Почти все сборы я проиграл в шахматы. Мне повезло: вместе со мной проходил сборы шахматный профессионал, настоящий тренер по шахматам (по фамилии, кажется, Домбровский), и спустя какое-то время опытным путём выяснилось, что я самый подходящий для него спарринг-партнёр. В основном я, конечно, терпел поражения, но иногда удавалось и выиграть. А главное, азарт был.
Ну а наибольшее впечатление на этих военных сборах произвёл на меня великан по фамилии Степанов. Он приезжал на сборы не в первый и не во второй раз. Была у них компания, и они с удовольствием отрывались на сборах чуть ли не каждый год.
Из всей армейской амуниции великану Степанову подходила по размеру только пилотка. Остальное у него было своё: какие-то брюки, ярко-красная рубаха и туфли. Очень удобно было на него равняться в строю. Однажды, когда его не было в казарме, я подошёл к его туфлям и приставил к ним ногу. Моя нога доходила им ровно до середины. А у меня ведь тоже размер не маленький — 45-й!

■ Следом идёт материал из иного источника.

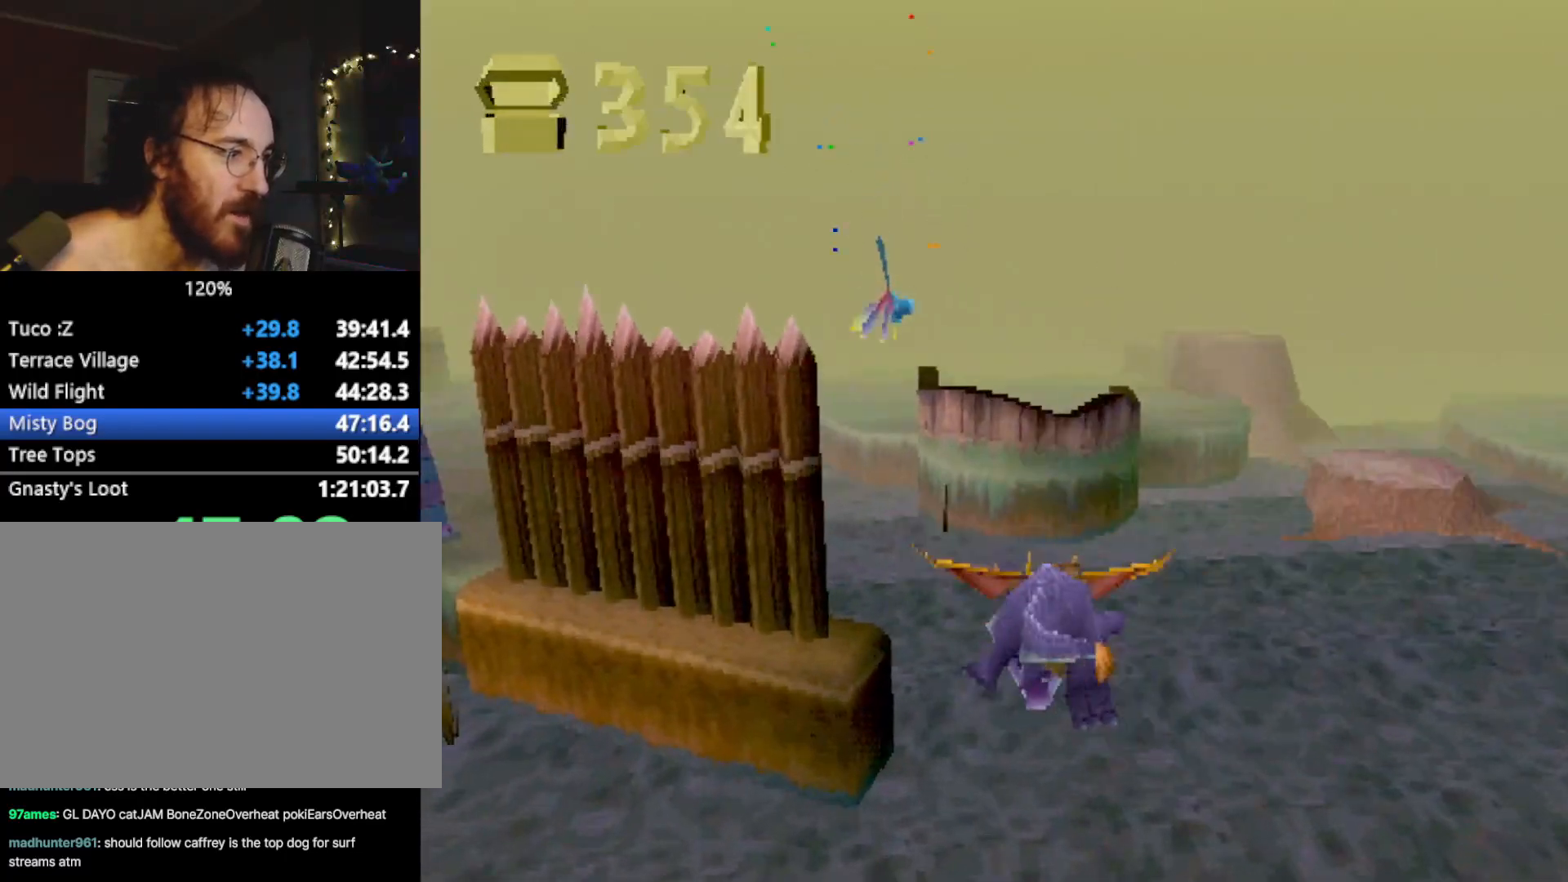
{"buttons": [], "left_stick": "center", "events": [[50, "SQUARE", "up"], [233, "left_stick", "left"], [300, "CROSS", "down"], [367, "CROSS", "up"], [483, "left_stick", "center"]]}
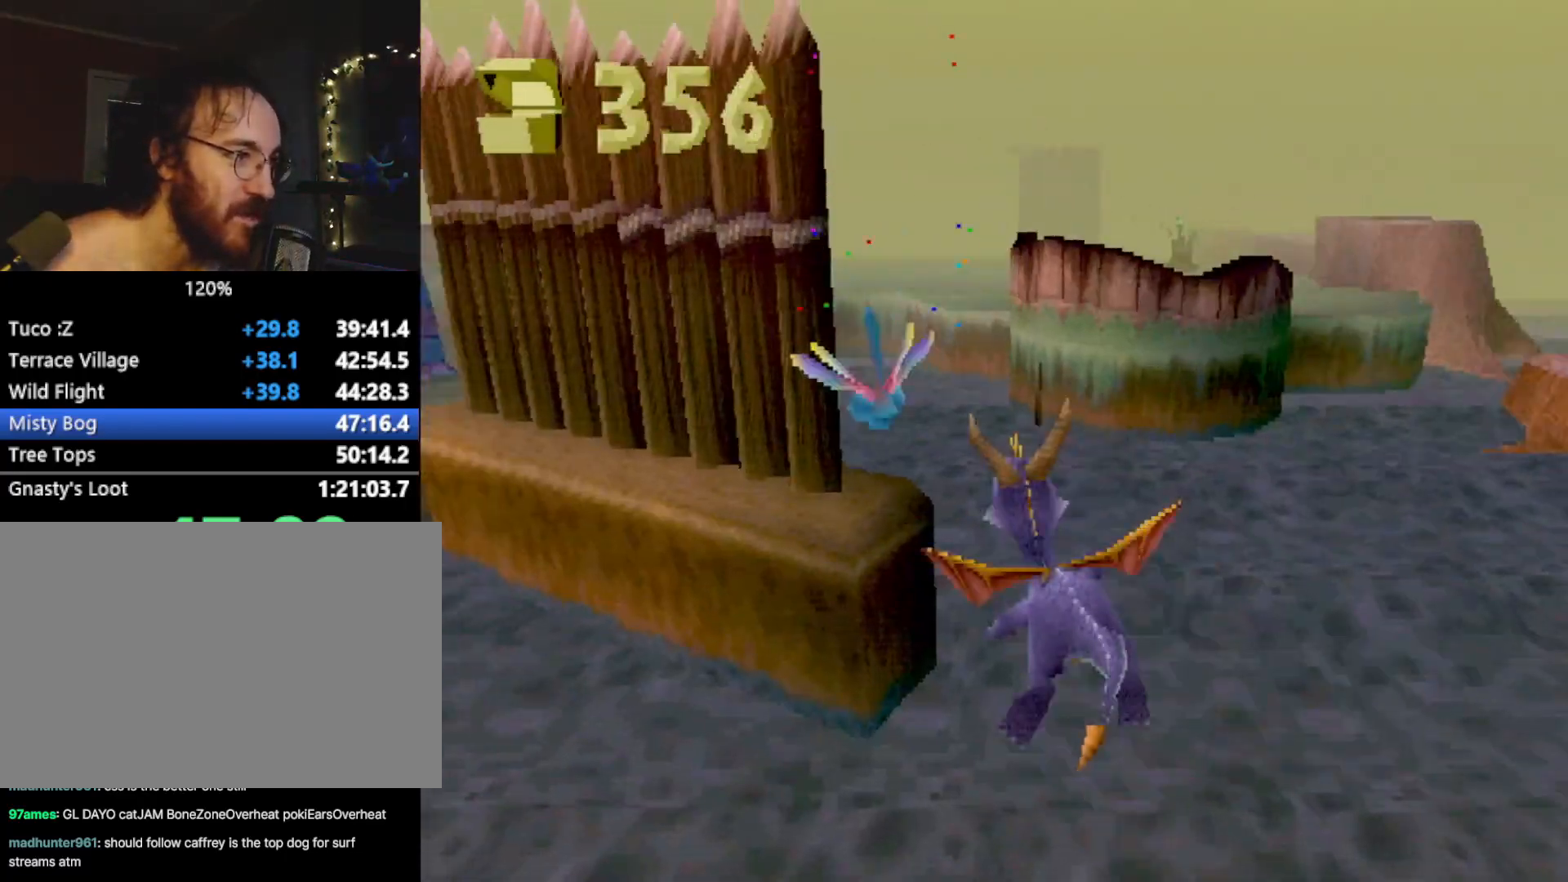
{"buttons": ["SQUARE"], "left_stick": "center", "events": [[417, "SQUARE", "down"]]}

Помню такой случай. Однажды в субботу они всей компанией собрались домой. А каптёрка, где мы хранили свои вещи, как назло оказалась закрыта.
— Каптёрщик! Каптёрщик! — закричали все.
А каптёрщика нет. Тогда великан Степанов подошёл к дверям каптёрки, аккуратно взялся за проушины и вынул их из дверной коробки вместе с навесным замком. А потом так же аккуратно вставил на место. Я подумал, что всё расшаталось, держится, наверное, на соплях. И когда компания удалилась, подошёл к дверям, чтобы собственноручно подёргать замок. Но сидел он прочно, как будто его только что кувалдой вбили! Вот это силища!
Спорить со Степановым было бессмысленно. Как-то один нервный товарищ начал, что называется, качать права. Степанов подошёл к нему, поглядел с грустью и ласково погладил по плечу. Конфликт немедленно был улажен.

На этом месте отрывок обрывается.